Reproduce the text of every entry below without any change.

DATA FOR THE TASK —
::::

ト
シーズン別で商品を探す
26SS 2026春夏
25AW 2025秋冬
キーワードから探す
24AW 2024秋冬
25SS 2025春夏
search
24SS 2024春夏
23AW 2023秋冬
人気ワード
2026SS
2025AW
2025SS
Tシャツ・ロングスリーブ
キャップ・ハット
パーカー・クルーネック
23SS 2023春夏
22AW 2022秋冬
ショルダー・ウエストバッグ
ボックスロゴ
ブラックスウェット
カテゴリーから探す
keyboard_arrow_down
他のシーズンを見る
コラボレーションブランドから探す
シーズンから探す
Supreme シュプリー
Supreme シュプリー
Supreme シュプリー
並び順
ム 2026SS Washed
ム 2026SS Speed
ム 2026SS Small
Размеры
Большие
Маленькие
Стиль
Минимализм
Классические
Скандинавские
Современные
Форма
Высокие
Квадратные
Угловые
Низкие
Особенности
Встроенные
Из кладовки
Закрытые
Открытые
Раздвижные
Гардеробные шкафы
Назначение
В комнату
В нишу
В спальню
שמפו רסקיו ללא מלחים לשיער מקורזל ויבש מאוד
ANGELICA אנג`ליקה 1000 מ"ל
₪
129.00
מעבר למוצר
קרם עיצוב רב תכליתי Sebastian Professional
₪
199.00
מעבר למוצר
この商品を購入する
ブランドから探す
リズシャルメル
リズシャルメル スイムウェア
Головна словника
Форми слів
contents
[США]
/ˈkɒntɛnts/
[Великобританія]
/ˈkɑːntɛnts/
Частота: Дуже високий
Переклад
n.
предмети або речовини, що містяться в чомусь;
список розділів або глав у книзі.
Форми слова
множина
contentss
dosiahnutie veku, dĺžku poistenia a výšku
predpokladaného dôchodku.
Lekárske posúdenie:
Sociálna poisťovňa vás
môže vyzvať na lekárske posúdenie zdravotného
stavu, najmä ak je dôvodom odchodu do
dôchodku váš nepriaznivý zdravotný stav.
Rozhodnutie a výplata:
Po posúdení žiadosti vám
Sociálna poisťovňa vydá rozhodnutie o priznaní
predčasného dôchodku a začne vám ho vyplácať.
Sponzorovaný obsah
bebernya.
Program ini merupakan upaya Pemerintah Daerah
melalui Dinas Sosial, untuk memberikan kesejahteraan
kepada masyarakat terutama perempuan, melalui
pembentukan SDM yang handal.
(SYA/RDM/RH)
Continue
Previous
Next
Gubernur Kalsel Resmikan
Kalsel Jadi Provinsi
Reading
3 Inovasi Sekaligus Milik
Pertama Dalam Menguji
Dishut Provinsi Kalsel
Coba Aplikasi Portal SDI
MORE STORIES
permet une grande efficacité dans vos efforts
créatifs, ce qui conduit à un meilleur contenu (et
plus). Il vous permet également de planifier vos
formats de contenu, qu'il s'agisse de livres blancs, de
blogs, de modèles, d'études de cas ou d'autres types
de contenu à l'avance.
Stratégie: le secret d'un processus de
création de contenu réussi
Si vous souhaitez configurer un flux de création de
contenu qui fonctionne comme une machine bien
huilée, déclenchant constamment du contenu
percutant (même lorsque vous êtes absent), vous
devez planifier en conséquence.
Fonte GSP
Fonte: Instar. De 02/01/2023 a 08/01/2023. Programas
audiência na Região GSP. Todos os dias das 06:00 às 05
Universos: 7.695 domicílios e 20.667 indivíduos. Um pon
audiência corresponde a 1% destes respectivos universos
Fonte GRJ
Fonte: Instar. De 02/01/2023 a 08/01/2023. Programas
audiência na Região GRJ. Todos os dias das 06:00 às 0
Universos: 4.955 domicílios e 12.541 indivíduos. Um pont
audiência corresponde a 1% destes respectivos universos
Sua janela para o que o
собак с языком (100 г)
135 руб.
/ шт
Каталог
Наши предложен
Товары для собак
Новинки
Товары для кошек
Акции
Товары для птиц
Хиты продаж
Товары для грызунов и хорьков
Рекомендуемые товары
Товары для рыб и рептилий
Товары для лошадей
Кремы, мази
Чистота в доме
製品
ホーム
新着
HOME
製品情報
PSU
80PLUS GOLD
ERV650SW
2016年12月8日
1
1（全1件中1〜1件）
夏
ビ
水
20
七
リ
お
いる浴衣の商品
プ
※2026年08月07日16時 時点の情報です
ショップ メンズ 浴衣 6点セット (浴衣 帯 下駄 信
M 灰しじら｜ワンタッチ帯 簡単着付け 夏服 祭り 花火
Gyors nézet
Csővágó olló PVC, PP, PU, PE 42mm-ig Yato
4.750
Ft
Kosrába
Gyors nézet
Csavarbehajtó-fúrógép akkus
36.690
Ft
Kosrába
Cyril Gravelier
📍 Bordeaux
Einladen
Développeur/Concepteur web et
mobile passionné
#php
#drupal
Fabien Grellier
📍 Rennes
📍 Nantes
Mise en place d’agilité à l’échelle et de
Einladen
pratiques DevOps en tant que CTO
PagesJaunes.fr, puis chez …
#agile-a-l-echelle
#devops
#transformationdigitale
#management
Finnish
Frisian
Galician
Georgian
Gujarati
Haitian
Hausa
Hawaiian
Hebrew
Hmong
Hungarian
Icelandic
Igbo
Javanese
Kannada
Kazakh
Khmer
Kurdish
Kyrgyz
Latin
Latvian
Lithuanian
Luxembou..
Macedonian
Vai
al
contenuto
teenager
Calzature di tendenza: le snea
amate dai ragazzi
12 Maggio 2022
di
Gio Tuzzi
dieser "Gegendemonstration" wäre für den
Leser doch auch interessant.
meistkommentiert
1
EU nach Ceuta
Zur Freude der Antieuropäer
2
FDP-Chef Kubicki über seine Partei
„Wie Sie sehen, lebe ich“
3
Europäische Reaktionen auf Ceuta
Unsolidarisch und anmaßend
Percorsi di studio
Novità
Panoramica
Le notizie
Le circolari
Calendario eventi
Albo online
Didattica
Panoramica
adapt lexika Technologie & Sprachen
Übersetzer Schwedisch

::::

TASK RESPONSE —
ト
シーズン別で商品を探す
26SS 2026春夏
25AW 2025秋冬
キーワードから探す
24AW 2024秋冬
25SS 2025春夏
search
24SS 2024春夏
23AW 2023秋冬
人気ワード
2026SS
2025AW
2025SS
Tシャツ・ロングスリーブ
キャップ・ハット
パーカー・クルーネック
23SS 2023春夏
22AW 2022秋冬
ショルダー・ウエストバッグ
ボックスロゴ
ブラックスウェット
カテゴリーから探す
keyboard_arrow_down
他のシーズンを見る
コラボレーションブランドから探す
シーズンから探す
Supreme シュプリー
Supreme シュプリー
Supreme シュプリー
並び順
ム 2026SS Washed
ム 2026SS Speed
ム 2026SS Small
Размеры
Большие
Маленькие
Стиль
Минимализм
Классические
Скандинавские
Современные
Форма
Высокие
Квадратные
Угловые
Низкие
Особенности
Встроенные
Из кладовки
Закрытые
Открытые
Раздвижные
Гардеробные шкафы
Назначение
В комнату
В нишу
В спальню
שמפו רסקיו ללא מלחים לשיער מקורזל ויבש מאוד
ANGELICA אנג`ליקה 1000 מ"ל
₪
129.00
מעבר למוצר
קרם עיצוב רב תכליתי Sebastian Professional
₪
199.00
מעבר למוצר
この商品を購入する
ブランドから探す
リズシャルメル
リズシャルメル スイムウェア
Головна словника
Форми слів
contents
[США]
/ˈkɒntɛnts/
[Великобританія]
/ˈkɑːntɛnts/
Частота: Дуже високий
Переклад
n.
предмети або речовини, що містяться в чомусь;
список розділів або глав у книзі.
Форми слова
множина
contentss
dosiahnutie veku, dĺžku poistenia a výšku
predpokladaného dôchodku.
Lekárske posúdenie:
Sociálna poisťovňa vás
môže vyzvať na lekárske posúdenie zdravotného
stavu, najmä ak je dôvodom odchodu do
dôchodku váš nepriaznivý zdravotný stav.
Rozhodnutie a výplata:
Po posúdení žiadosti vám
Sociálna poisťovňa vydá rozhodnutie o priznaní
predčasného dôchodku a začne vám ho vyplácať.
Sponzorovaný obsah
bebernya.
Program ini merupakan upaya Pemerintah Daerah
melalui Dinas Sosial, untuk memberikan kesejahteraan
kepada masyarakat terutama perempuan, melalui
pembentukan SDM yang handal.
(SYA/RDM/RH)
Continue
Previous
Next
Gubernur Kalsel Resmikan
Kalsel Jadi Provinsi
Reading
3 Inovasi Sekaligus Milik
Pertama Dalam Menguji
Dishut Provinsi Kalsel
Coba Aplikasi Portal SDI
MORE STORIES
permet une grande efficacité dans vos efforts
créatifs, ce qui conduit à un meilleur contenu (et
plus). Il vous permet également de planifier vos
formats de contenu, qu'il s'agisse de livres blancs, de
blogs, de modèles, d'études de cas ou d'autres types
de contenu à l'avance.
Stratégie: le secret d'un processus de
création de contenu réussi
Si vous souhaitez configurer un flux de création de
contenu qui fonctionne comme une machine bien
huilée, déclenchant constamment du contenu
percutant (même lorsque vous êtes absent), vous
devez planifier en conséquence.
Fonte GSP
Fonte: Instar. De 02/01/2023 a 08/01/2023. Programas
audiência na Região GSP. Todos os dias das 06:00 às 05
Universos: 7.695 domicílios e 20.667 indivíduos. Um pon
audiência corresponde a 1% destes respectivos universos
Fonte GRJ
Fonte: Instar. De 02/01/2023 a 08/01/2023. Programas
audiência na Região GRJ. Todos os dias das 06:00 às 0
Universos: 4.955 domicílios e 12.541 indivíduos. Um pont
audiência corresponde a 1% destes respectivos universos
Sua janela para o que o
собак с языком (100 г)
135 руб.
/ шт
Каталог
Наши предложен
Товары для собак
Новинки
Товары для кошек
Акции
Товары для птиц
Хиты продаж
Товары для грызунов и хорьков
Рекомендуемые товары
Товары для рыб и рептилий
Товары для лошадей
Кремы, мази
Чистота в доме
製品
ホーム
新着
HOME
製品情報
PSU
80PLUS GOLD
ERV650SW
2016年12月8日
1
1（全1件中1〜1件）
夏
ビ
水
20
七
リ
お
いる浴衣の商品
プ
※2026年08月07日16時 時点の情報です
ショップ メンズ 浴衣 6点セット (浴衣 帯 下駄 信
M 灰しじら｜ワンタッチ帯 簡単着付け 夏服 祭り 花火
Gyors nézet
Csővágó olló PVC, PP, PU, PE 42mm-ig Yato
4.750
Ft
Kosrába
Gyors nézet
Csavarbehajtó-fúrógép akkus
36.690
Ft
Kosrába
Cyril Gravelier
📍 Bordeaux
Einladen
Développeur/Concepteur web et
mobile passionné
#php
#drupal
Fabien Grellier
📍 Rennes
📍 Nantes
Mise en place d’agilité à l’échelle et de
Einladen
pratiques DevOps en tant que CTO
PagesJaunes.fr, puis chez …
#agile-a-l-echelle
#devops
#transformationdigitale
#management
Finnish
Frisian
Galician
Georgian
Gujarati
Haitian
Hausa
Hawaiian
Hebrew
Hmong
Hungarian
Icelandic
Igbo
Javanese
Kannada
Kazakh
Khmer
Kurdish
Kyrgyz
Latin
Latvian
Lithuanian
Luxembou..
Macedonian
Vai
al
contenuto
teenager
Calzature di tendenza: le snea
amate dai ragazzi
12 Maggio 2022
di
Gio Tuzzi
dieser "Gegendemonstration" wäre für den
Leser doch auch interessant.
meistkommentiert
1
EU nach Ceuta
Zur Freude der Antieuropäer
2
FDP-Chef Kubicki über seine Partei
„Wie Sie sehen, lebe ich“
3
Europäische Reaktionen auf Ceuta
Unsolidarisch und anmaßend
Percorsi di studio
Novità
Panoramica
Le notizie
Le circolari
Calendario eventi
Albo online
Didattica
Panoramica
adapt lexika Technologie & Sprachen
Übersetzer Schwedisch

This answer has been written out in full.